About that cup of coffee... just the smell would return some strength to my stretched-to-the-breaking-point, taught, internal string I mentioned earlier. Hot, bitter, black, caffinated goodness. There is a running dialogue between some friends and I that coffee is basically the nectar of the gods.
Upon finding a novel while hiking, Bill Bryson (in his book "A walk in the woods") was delighted and sublimely gratified saying, "if there is one thing the (Appalachian Train) teaches, it is low-level ecstasy -- something we could all do with more of in our lives." I always try to enjoy the little things in life myself, not always with success. When travelling with a backpack, it is exponentially easier to enjoy such things. When before these moments are taken in with a quick good feeling and a smile or missed all together, you now grasp them with an embrace like a bear hug... I mean you run up to it like you are finishing a marathon, collapse at the line and almost break into tears you are so full of joy.
We found ourselves, out of the drizzling rain, at a coffee shop, ordered the largest grande cup of coffee, and sunk into beautifully cushy lounge chairs on the second floor. I mean, I ran ran up to that finish line and collapsed into that chair. Having a cup of coffee and sitting in that soft armchair was indescribable, just an overload of the comfort senses. How can you reach this level of ecstasy during the daily grind? Not sure if you can.
On top of our extreem enjoyment, we met a man from Seattle also enjoying a cup of coffee (starbucks, how ironic). We had no plan or intention other than to do some serious marinating in those chairs for a long period of time (it had already been a chunk of time). However, unknown to us at the time, we were about to begin an enjoyable long day.
Joel, our new english speaking friend (if you speak english in a foreign land, you are automatically befriended), is a world traveller and free lance writer who was laid over in Madrid on his way to India. We were contemplating things to do for the next twelve hours until our train left for Bilbao and decided to see a museum that Joel had visited some years back.
The Museo del Prado, among the thousands of art pieces, has a room containing the "Garden of Earthly Delights" painted by Bosch and several works by Patinir that are just as impressive. I stood and took in Bosch´s work for more than 20 minutes in awe of the complexity and imagination it must have taken to create such a painting. The Flemmish painters room alone was worth the admission. I could have been there for several more hours if I didn´t finally give in to the physical demands from the knees down and the rumbling in my stomach.

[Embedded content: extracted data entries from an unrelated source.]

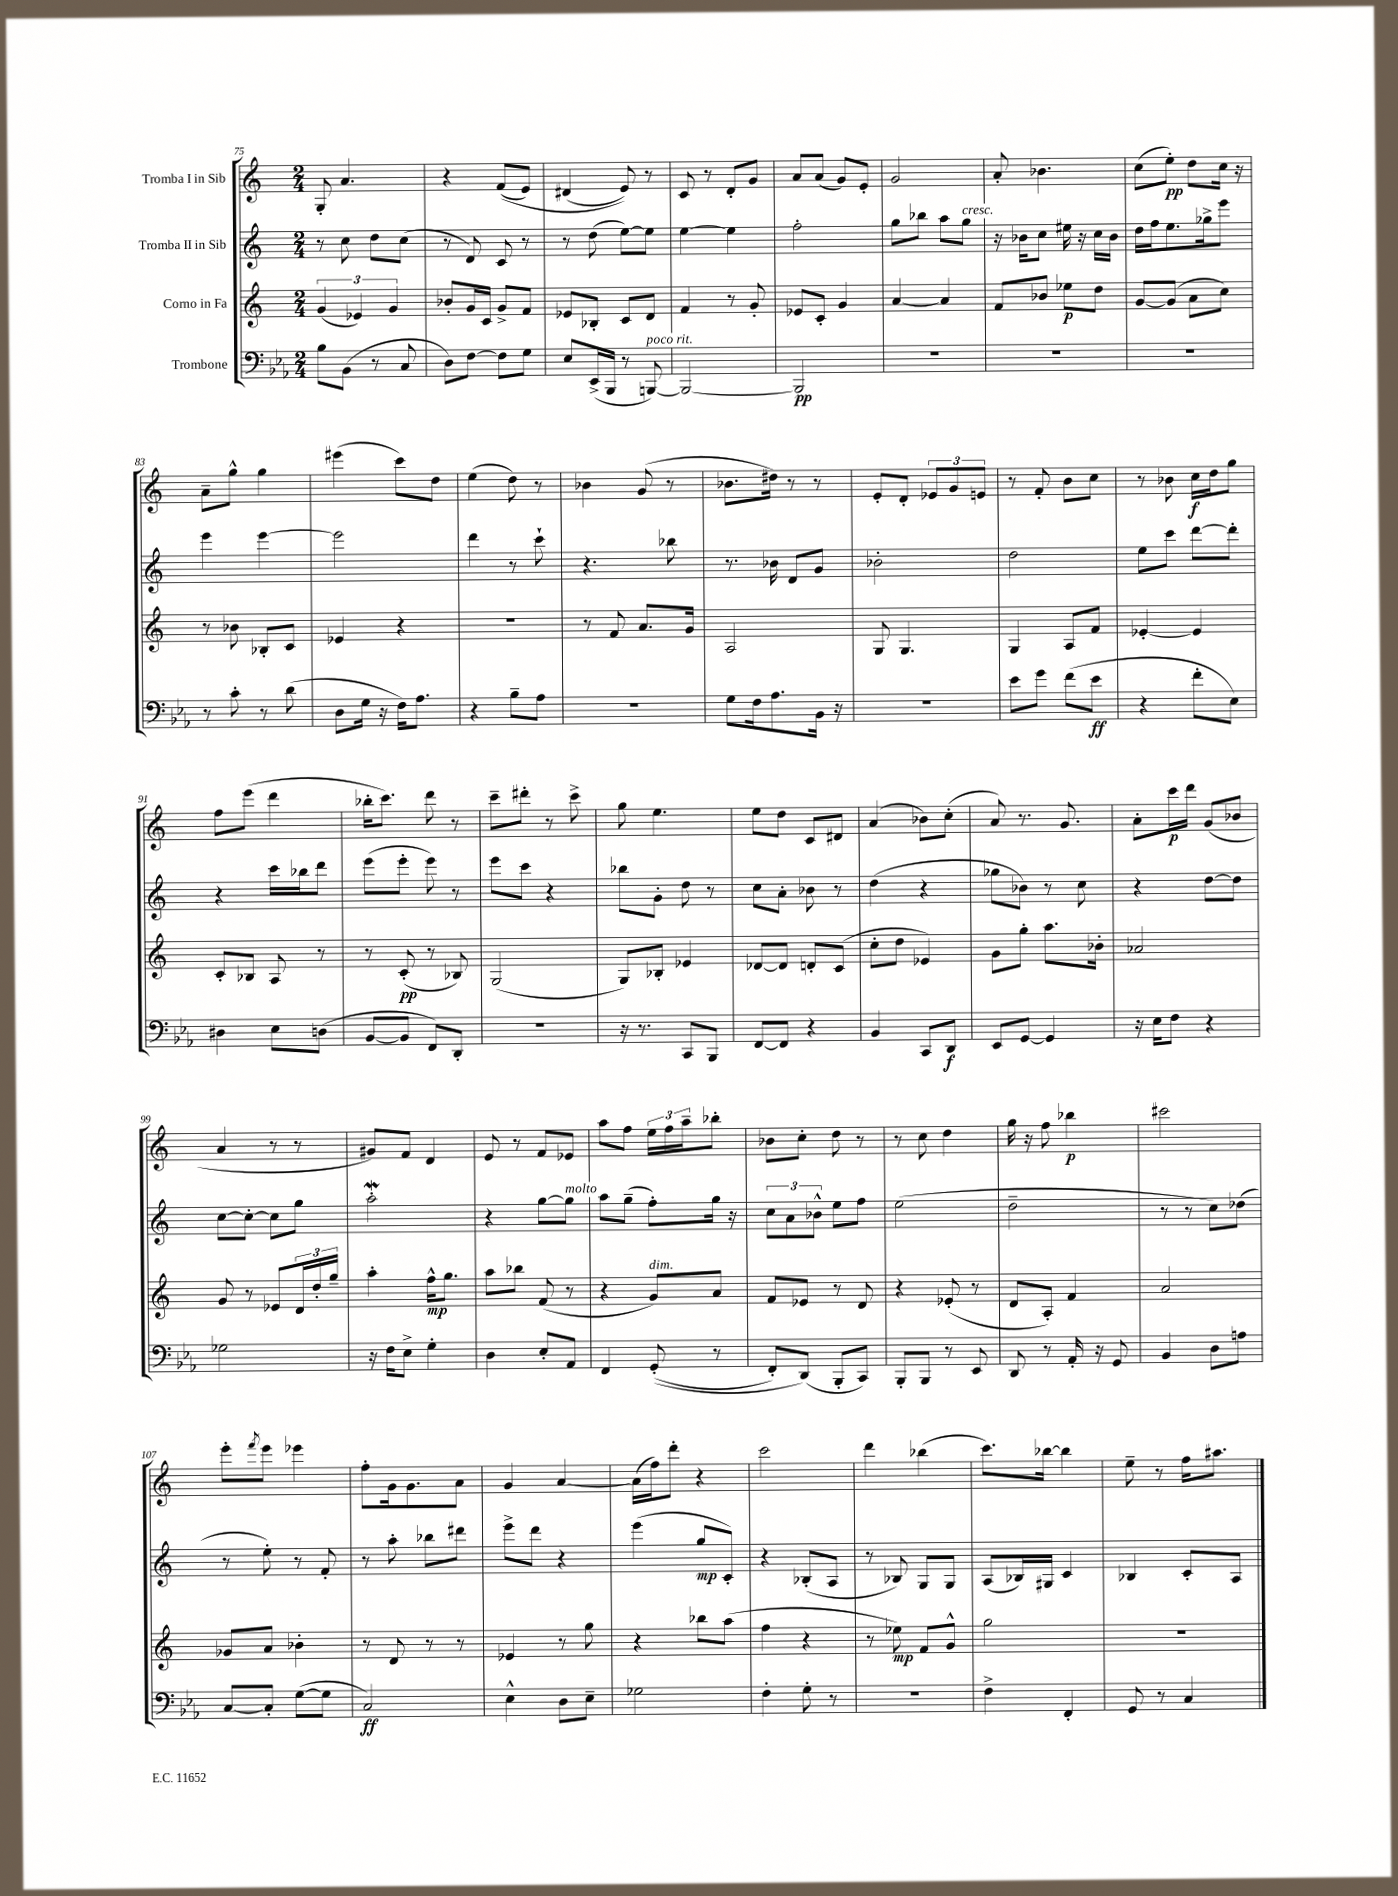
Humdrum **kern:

**kern	**dynam	**kern	**dynam	**kern	**dynam	**kern	**dynam
*part4	*part4	*part3	*part3	*part2	*part2	*part1	*part1
*staff4	*staff4	*staff3	*staff3	*staff2	*staff2	*staff1	*staff1
*I"Trombone	*	*I"Corno in Fa	*	*I"Tromba II in Sib	*	*I"Tromba I in Sib	*
*clefF4	*	*clefG2	*	*clefG2	*	*clefG2	*
*k[b-e-a-]	*	*k[]	*	*k[]	*	*k[]	*
*M2/4	*	*M2/4	*	*M2/4	*	*M2/4	*
=75	=75	=75	=75	=75	=75	=75	=75
8B-\L	.	(6g/	.	8r	.	8G'/	.
(8BB-\J	.	.	.	8cc\	.	4.a/	.
.	.	6e-X/)	.	.	.	.	.
8r	.	.	.	8dd\L	.	.	.
.	.	6g/	.	.	.	.	.
8C/	.	.	.	(8cc\J	.	.	.
=76	=76	=76	=76	=76	=76	=76	=76
8D\L)	.	8b-X'/L	.	8r	.	4r	.
[8F\J	.	16g/L	.	8d/)	.	.	.
.	.	16c/JJ	.	.	.	.	.
8F\L]	.	8g^/L	.	8c/	.	((8f/L	.
8G\J	.	8f/J	.	8r	.	8e/J)	.
=77	=77	=77	=77	=77	=77	=77	=77
8E-/L	.	8e-X/L	.	8r	.	(4d#X/	.
(16EE-^/L	.	8B-X'/J	.	(8dd\	.	.	.
16BBB-/JJ	.	.	.	.	.	.	.
8r	.	8c/L	.	[8ee\L)	.	8e/))	.
!LO:TX:a:i:t=poco rit.	!	!	!	!	!	!	!
[8BBBn/)	.	8d/J	.	8ee\J]	.	8r	.
=78	=78	=78	=78	=78	=78	=78	=78
2BBB/_	.	4f/	.	[4ee\	.	8c/	.
.	.	.	.	.	.	8r	.
.	.	8r	.	4ee\]	.	8d'/L	.
.	.	8g'/	.	.	.	8g/J	.
=79	=79	=79	=79	=79	=79	=79	=79
2BBB/]	pp	8e-X/L	.	2ff'\	.	8a/L	.
.	.	8c'/J	.	.	.	(8a/J	.
.	.	4g/	.	.	.	8g/L)	.
.	.	.	.	.	.	8e'/J	.
=80	=80	=80	=80	=80	=80	=80	=80
2r	.	[4a/	.	8gg\L	.	2g/	.
.	.	.	.	8bb-X\J	.	.	.
.	.	4a/]	.	8aa\L	.	.	.
!	!	!	!	!LO:TX:a:i:t=cresc.	!	!	!
.	.	.	.	8gg\J	.	.	.
=81	=81	=81	=81	=81	=81	=81	=81
2r	.	8f/L	.	16r	.	8a'/	.
.	.	.	.	16b-X\KL	.	.	.
.	.	8b-X/J	.	8cc\J	.	4.b-X\	.
.	.	8ee-X\L	p	16ee#X\	.	.	.
.	.	.	.	16r	.	.	.
.	.	8dd\J	.	16cc\LL	.	.	.
.	.	.	.	16b-\JJ	.	.	.
=82	=82	=82	=82	=82	=82	=82	=82
2r	.	[8g/L	.	16dd\LL	.	(8cc\L	.
.	.	.	.	16ff\J	.	.	.
.	.	(8g/J]	.	8.ee\	.	8ee'\J)	pp
.	.	8a\L	.	.	.	8dd\L	.
.	.	.	.	16gg-X^\k	.	.	.
.	.	8cc\J)	.	8eee\J	.	16cc\Jk	.
.	.	.	.	.	.	16r	.
!!LO:LB:g=z
=83	=83	=83	=83	=83	=83	=83	=83
8r	.	8r	.	4eee\	.	8a~\L	.
8c'\	.	8b-X\	.	.	.	8gg^^\J	.
8r	.	8B-X'/L	.	[4eee\	.	4gg\	.
(8d\	.	8c/J	.	.	.	.	.
=84	=84	=84	=84	=84	=84	=84	=84
8D\L	.	4e-X/	.	2eee\]	.	(4eee#X\	.
16G\Jk	.	.	.	.	.	.	.
16r	.	.	.	.	.	.	.
16F\KL)	.	4r	.	.	.	8ccc\L)	.
8.A-\J	.	.	.	.	.	.	.
.	.	.	.	.	.	8dd\J	.
=85	=85	=85	=85	=85	=85	=85	=85
4r	.	2r	.	4ddd\	.	(4ee\	.
8B-~\L	.	.	.	8r	.	8dd\)	.
8A-\J	.	.	.	8ccc`\	.	8r	.
=86	=86	=86	=86	=86	=86	=86	=86
2r	.	8r	.	4.r	.	4b-X\	.
.	.	8f/	.	.	.	.	.
.	.	8.a/L	.	.	.	(8g/	.
.	.	.	.	8bb-X\	.	8r	.
.	.	16g/Jk	.	.	.	.	.
=87	=87	=87	=87	=87	=87	=87	=87
8G\L	.	2A/	.	8.r	.	8.b-X\L	.
16F\k	.	.	.	.	.	.	.
8.A-\	.	.	.	16b-X\	.	16dd#X\Jk)	.
.	.	.	.	8d/L	.	8r	.
16BB-\Jk	.	.	.	8g/J	.	8r	.
16r	.	.	.	.	.	.	.
=88	=88	=88	=88	=88	=88	=88	=88
2r	.	8G/	.	2b-X'\	.	8e'/L	.
.	.	4.G/	.	.	.	8d'/J	.
.	.	.	.	.	.	12e-X/L	.
.	.	.	.	.	.	12g/	.
.	.	.	.	.	.	12en/J	.
=89	=89	=89	=89	=89	=89	=89	=89
8e-\L	.	4G/	.	2dd\	.	8r	.
8g\J	.	.	.	.	.	8f'/	.
(8f\L	.	8A/L	.	.	.	8b\L	.
8e-\J	ff	8f/J	.	.	.	8cc\J	.
=90	=90	=90	=90	=90	=90	=90	=90
4r	.	[4e-X'/	.	8ee\L	.	8r	.
.	.	.	.	8ccc\J	.	8b-X\	.
8f'\L	.	4e-/]	.	[8ddd\L	.	16cc\LL	f
.	.	.	.	.	.	16dd\J	.
8E-\J)	.	.	.	8ddd'\J]	.	8gg\J	.
!!LO:LB:g=z
=91	=91	=91	=91	=91	=91	=91	=91
4D#X\	.	8c'/L	.	4r	.	8ff\L	.
.	.	8B-X/J	.	.	.	(8eee\J	.
8E-\L	.	8A/	.	16ccc\LL	.	4ddd\	.
.	.	.	.	16bb-X\J	.	.	.
(8Dn\J	.	8r	.	8ddd\J	.	.	.
=92	=92	=92	=92	=92	=92	=92	=92
[8BB-/L	.	8r	.	(8eee\L	.	16bb-X'\KL	.
.	.	.	.	.	.	8.ccc\J)	.
8BB-/J]	.	(8c'/	pp	8eee'\J	.	.	.
8FF/L)	.	8r	.	8eee\)	.	8ddd\	.
8DD'/J	.	8B-X/)	.	8r	.	8r	.
=93	=93	=93	=93	=93	=93	=93	=93
2r	.	(2G/	.	8eee\L	.	8ccc~\L	.
.	.	.	.	8ccc\J	.	8ddd#X'\J	.
.	.	.	.	4r	.	8r	.
.	.	.	.	.	.	8ccc^\	.
=94	=94	=94	=94	=94	=94	=94	=94
16r	.	8G/L)	.	8bb-X\L	.	8gg\	.
8.r	.	.	.	.	.	.	.
.	.	8B-X'/J	.	8g'\J	.	4.ee\	.
8CC/L	.	4e-X/	.	8dd\	.	.	.
8BBB-/J	.	.	.	8r	.	.	.
=95	=95	=95	=95	=95	=95	=95	=95
[8FF/L	.	[8d-X/L	.	8cc\L	.	8ee\L	.
8FF/J]	.	8d-/J]	.	8a'\J	.	8dd\J	.
4r	.	8dn'/L	.	8b-X\	.	8c/L	.
.	.	(8c/J	.	8r	.	8d#X/J	.
=96	=96	=96	=96	=96	=96	=96	=96
4BB-/	.	8cc'\L	.	(4dd\	.	(4a/	.
.	.	8dd\J	.	.	.	.	.
8CC/L	.	4e-X/)	.	4r	.	8b-X\L)	.
8DD/J	f	.	.	.	.	(8cc'\J	.
=97	=97	=97	=97	=97	=97	=97	=97
8EE-/L	.	8g\L	.	8gg-X\L	.	8a/)	.
[8GG/J	.	8gg'\J	.	8b-X\J)	.	8.r	.
4GG/]	.	8.aa\L	.	8r	.	.	.
.	.	.	.	.	.	8.g/	.
.	.	.	.	8cc\	.	.	.
.	.	16b-X'\Jk	.	.	.	.	.
=98	=98	=98	=98	=98	=98	=98	=98
16r	.	2a-X/	.	4r	.	8a'\L	.
16E-\KL	.	.	.	.	.	.	.
8F\J	.	.	.	.	.	16ccc\L	p
.	.	.	.	.	.	16ddd\JJ	.
4r	.	.	.	[8dd\L	.	(8g/L	.
.	.	.	.	8dd\J]	.	8b-X/J	.
!!LO:LB:g=z
=99	=99	=99	=99	=99	=99	=99	=99
2G-X\	.	8g/	.	[8cc\L	.	4a/	.
.	.	8r	.	8cc'\J_	.	.	.
.	.	8e-X/L	.	8cc\L]	.	8r	.
.	.	24d/L	.	8gg\J	.	8r	.
.	.	24dd'/	.	.	.	.	.
.	.	24gg~/JJ	.	.	.	.	.
=100	=100	=100	=100	=100	=100	=100	=100
16r	.	4aa'\	.	2aaW'\	.	8g#X/L)	.
16F\KL	.	.	.	.	.	.	.
8E-^\J	.	.	.	.	.	8f/J	.
4G'\	.	16ff^^\KL	mp	.	.	4d/	.
.	.	8.gg\J	.	.	.	.	.
=101	=101	=101	=101	=101	=101	=101	=101
4D\	.	8aa\L	.	4r	.	8e/	.
.	.	8bb-X\J	.	.	.	8r	.
8E-'/L	.	(8f/	.	[8gg\L	.	8f/L	.
!	!	!	!	!LO:TX:a:i:t=molto	!	!	!
8AA-/J	.	8r	.	8gg\J]	.	8e-X/J	.
=102	=102	=102	=102	=102	=102	=102	=102
4FF/	.	4r	.	8aa\L	.	8aa\L	.
.	.	.	.	(8gg~\J	.	8ff\J	.
!	!	!LO:TX:a:i:t=dim.	!	!	!	!	!
((8GG'/	.	8g/L)	.	8ff'\L)	.	24ee\LL	.
.	.	.	.	.	.	24ff\	.
.	.	.	.	.	.	24aa~\J	.
8r	.	8a/J	.	16gg\Jk	.	8bb-X'\J	.
.	.	.	.	16r	.	.	.
=103	=103	=103	=103	=103	=103	=103	=103
8FF'/L)	.	8f/L	.	12cc\L	.	8b-X\L	.
.	.	.	.	12a\	.	.	.
(8DD/J)	.	8e-X/J	.	.	.	8cc'\J	.
.	.	.	.	12b-X^^\J	.	.	.
8BBB-'/L	.	8r	.	8ee\L	.	8dd\	.
8CC/J)	.	8d/	.	8ff\J	.	8r	.
=104	=104	=104	=104	=104	=104	=104	=104
8BBB-'/L	.	4r	.	(2ee\	.	8r	.
8BBB-/J	.	.	.	.	.	8cc\	.
8r	.	(8e-X'/	.	.	.	4dd\	.
8EE-/	.	8r	.	.	.	.	.
=105	=105	=105	=105	=105	=105	=105	=105
8DD/	.	8d/L	.	2dd~\	.	16gg\	.
.	.	.	.	.	.	16r	.
8r	.	8A'/J)	.	.	.	8ff\	.
16AA-'/	.	4f/	.	.	.	4bb-X\	p
16r	.	.	.	.	.	.	.
8GG/	.	.	.	.	.	.	.
=106	=106	=106	=106	=106	=106	=106	=106
4BB-/	.	2a/	.	8r	.	2ccc#X\	.
.	.	.	.	8r	.	.	.
8D\L	.	.	.	8cc\L)	.	.	.
8An\J	.	.	.	(8dd-X\J	.	.	.
!!LO:LB:g=z
=107	=107	=107	=107	=107	=107	=107	=107
[8C/L	.	8g-X/L	.	8r	.	8eee'\L	.
.	.	.	.	.	.	8qfff/	.
8C'/J]	.	8a/J	.	8ee'\)	.	8eee\J	.
([8G\L	.	4b-X'\	.	8r	.	4eee-X\	.
8G\J]	.	.	.	8f'/	.	.	.
=108	=108	=108	=108	=108	=108	=108	=108
2C/)	ff	8r	.	8r	.	8ff'\L	.
.	.	8d/	.	8aa'\	.	16g\k	.
.	.	.	.	.	.	8.g\	.
.	.	8r	.	8bb-X\L	.	.	.
.	.	8r	.	8ddd#X\J	.	8a\J	.
=109	=109	=109	=109	=109	=109	=109	=109
4E-^^\	.	4e-X/	.	8eee^\L	.	4g/	.
.	.	.	.	8ddd\J	.	.	.
8D\L	.	8r	.	4r	.	[4a/	.
8E-~\J	.	8gg\	.	.	.	.	.
=110	=110	=110	=110	=110	=110	=110	=110
2G-X\	.	4r	.	(4eee\	.	(16a\LL]	.
.	.	.	.	.	.	16ff\J)	.
.	.	.	.	.	.	8ddd'\J	.
.	.	8bb-X\L	.	8gg/L	mp	4r	.
.	.	(8aa\J	.	8c'/J)	.	.	.
=111	=111	=111	=111	=111	=111	=111	=111
4F'\	.	4ff\	.	4r	.	2ccc\	.
8G'\	.	4r	.	(8B-X'/L	.	.	.
8r	.	.	.	8A/J	.	.	.
=112	=112	=112	=112	=112	=112	=112	=112
2r	.	8r	.	8r	.	4ddd\	.
.	.	8ee-X\)	mp	8B-X/)	.	.	.
.	.	8f/L	.	8G/L	.	(4bb-X\	.
.	.	8g^^/J	.	8G/J	.	.	.
=113	=113	=113	=113	=113	=113	=113	=113
4F^\	.	2gg\	.	(8A/L	.	8.ccc\L)	.
.	.	.	.	16B-X/L)	.	.	.
.	.	.	.	16G#X/JJ	.	[16bb-X\Jk	.
4FF'/	.	.	.	4c/	.	4bb-\]	.
=114	=114	=114	=114	=114	=114	=114	=114
8GG/	.	2r	.	4B-X/	.	8ee~\	.
8r	.	.	.	.	.	8r	.
4C/	.	.	.	8c'/L	.	16ff\KL	.
.	.	.	.	.	.	8.aa#X\J	.
.	.	.	.	8A/J	.	.	.
==	==	==	==	==	==	==	==
*-	*-	*-	*-	*-	*-	*-	*-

Our trio proceeded to chat about everything from photography and art to politics to travel while we sought a place to have a late lunch. After lunch we decided to visit the M.C. Escher special exibit which happened to be in town. By metro and foot, my feet still more or less in shambles and legs on the verge of cramping, we found the exibit.
Escher has been a favorite artist of mine for a while, his trendy works used to hang in poster form on my old apartment walls. Seeing the progression of his work in its entirety was mind boggling. You stare at them utterly amazed. Each one a perfect presentation of lines and contrast, most of them in simple black and white. It is beyond comprehesion how someone could create art like he does. As he progressed with his form, his works play tricks on your mind. You stare as long as you can while he holds you captive making you walk a wire between elation and losing your mind. You just cannot make the leap to understanding but are fascinated.
Some art is considered by art critics to be great. I can appreciate this and most art in some way. Between the Flemmish room in Prado and the Escher exibit, I was completely captivated and in awe. I forgot for a few gracious moments how little sleep I was running on... how my boots had not been off my feet in the better part of two days... how I still had to get back on the train that night... I have no words to describe how amazing those art works for me, they enticed my imagination and mind.
Madrid was a great stop. Starting out as a wreck, pulling the pieces together (the mind is a powerfull thing... thanks also to the coffee), meeting a new friend that shares the wanderlust, enjoying interesting conversation, seeing two art exibits that now top my list, and getting on the next train to Bilbao-- all in less than a day. Some days are just better than others.